Only PSA density (>0.13 ng/mL2) and small prostate volume are significant predictors for newly detected PCa after initial negative F-Bx. Despite negative mpMRI/TRUS F-Bx results, patients should be further monitored due to a risk of developing PCa over time. Notwithstanding the limitation of our study that not all patients underwent another Bx, we assume that the false-negative rate is low but existing.
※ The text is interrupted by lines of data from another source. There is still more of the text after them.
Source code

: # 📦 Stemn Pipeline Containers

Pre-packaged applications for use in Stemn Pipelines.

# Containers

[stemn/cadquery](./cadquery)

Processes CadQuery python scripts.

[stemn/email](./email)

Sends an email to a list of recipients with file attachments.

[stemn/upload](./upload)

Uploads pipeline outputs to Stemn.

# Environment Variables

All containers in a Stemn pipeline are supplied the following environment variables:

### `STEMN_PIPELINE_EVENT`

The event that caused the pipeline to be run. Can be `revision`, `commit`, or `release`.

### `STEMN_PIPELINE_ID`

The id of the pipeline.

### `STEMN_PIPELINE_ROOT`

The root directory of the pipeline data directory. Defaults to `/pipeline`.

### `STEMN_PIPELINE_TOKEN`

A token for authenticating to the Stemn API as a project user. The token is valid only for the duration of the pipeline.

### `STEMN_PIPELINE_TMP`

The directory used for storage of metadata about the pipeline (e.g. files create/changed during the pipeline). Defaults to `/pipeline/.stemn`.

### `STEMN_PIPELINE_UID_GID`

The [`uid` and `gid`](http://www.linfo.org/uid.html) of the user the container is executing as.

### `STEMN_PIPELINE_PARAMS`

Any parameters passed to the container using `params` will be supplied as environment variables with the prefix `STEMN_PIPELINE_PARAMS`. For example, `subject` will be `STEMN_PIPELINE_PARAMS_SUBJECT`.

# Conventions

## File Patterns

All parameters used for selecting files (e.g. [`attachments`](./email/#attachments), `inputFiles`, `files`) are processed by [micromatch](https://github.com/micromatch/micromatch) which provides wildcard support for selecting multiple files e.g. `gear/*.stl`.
Our data represent a real-world scenario.

摘要

简介

经多参数磁共振成像(mpMRI)-经直肠融合活检(F-Bx)检查为阴性后的隐匿性前列腺癌(PCa)风险尚不清楚。为了确定假阴性预测值,我们检查了先前阴性 F-Bx 后 PCa 的检出情况。

方法

2012 年 12 月至 2016 年 11 月,491 例疑似前列腺癌且 mpMRI 结果可疑的患者接受了经直肠 F-Bx 检查。良性病理患者(n=191)符合我们的随访(FU)调查。将患者特征和临床参数与随后新检出的 PCa 结果相关联。

结果

191 例患者中,176 例(92.2%)完成了中位时间为 31(四分位间距:17-39)个月的完整 FU。其中,54 例男性接受了前列腺手术或再次 Bx。14/176(7.95%)例患者新检出 PCa,10 例为 ISUP ≤2 级,4 例为 ISUP ≥3 级。与 FU 中无癌症发现的患者相比,新检出 PCa 的患者在前列腺特异性抗原(PSA)密度(0.16 比 0.13 ng/mL2)和前列腺体积(45 比 67 mL,均 p<0.05)方面存在显著差异。这两个因素都是初始阴性 F-Bx 后新发癌症的显著预测因子。

结论

仅 PSA 密度(>0.13 ng/mL2)和小前列腺体积是初始阴性 F-Bx 后新检出 PCa 的显著预测因子。尽管 mpMRI/TRUS F-Bx 结果为阴性,但由于随时间推移发生 PCa 的风险,患者仍应进一步监测。尽管我们的研究存在并非所有患者都接受了另一次 Bx 的局限性,但我们假设假阴性率较低但确实存在。我们的数据代表了实际情况。